The developer of the Thatcher Meadows housing complex will pay for Wonder Lake’s proposed water system overhaul.
A notice sent out by the Illinois Environmental Protection Agency in December said Wonder Lake residents should be prepared to pay for a multimillion-dollar project in debt service charges to users – but that isn’t the case, Wonder Lake Village President Tony Topf said Tuesday.
Village officials sent in required documents that detailed how the village could pay back the loan if a developer wasn’t involved, which is where talk of a rate increase came in, Topf said.
“The IEPA wanted to know how the village would pay that [loan] back and if we were capable of paying it back,” Topf said. “They weren’t interested in whether there was a developer involved. They just wanted to know if we could pay it back.”

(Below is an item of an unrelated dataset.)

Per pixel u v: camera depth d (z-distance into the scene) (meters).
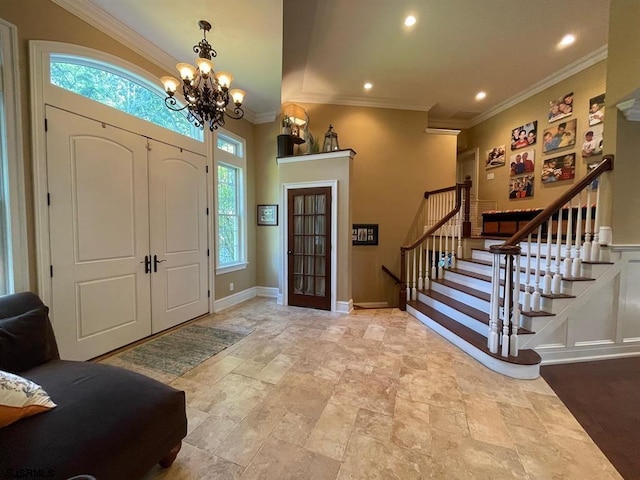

But the village doesn’t actually intend to raise its costs to residents, he said.
The village will take out a $5.8 million project loan through the Public Water Supply Loan Program.
NRB Land LLC, which is planning the Thatcher Meadows development, will be responsible for reimbursing the village for loan payments.
“We will not bill the homeowners,” Topf said. “We could, but we aren’t.”
The agreement requires NRB Land to deposit cash or a letter of credit for $700,000; buy capacity for a minimum of 100 units a year for nine years, each with a $3,500 connection fee; and reimburse the village for annual loan payments of $350,000 after the first nine years, when the connection fees will pay the loan installment, according to the agreement.
The village also has an option to create a special service area within the development and use revenue from that toward the loan, according to the agreement.
NRB Land once planned to build the 3,700-home subdivision between Wonder Lake and McHenry north of Route 120 and south of McCullom Lake Road. The project stalled in 2008, but activity has resumed.
The water system project would include the drilling of two new wells and a new water treatment plant, a 500,000-gallon ground storage tank, a pump station with three pumps, chemical feed equipment, a standby generator and about 6,100 feet of 12-inch water main, according to the project description.
A public hearing will be at 10 a.m. Jan. 15 at Village Hall, 4444 Thompson Road, to talk about the environmental effects of the project, according to a public notice.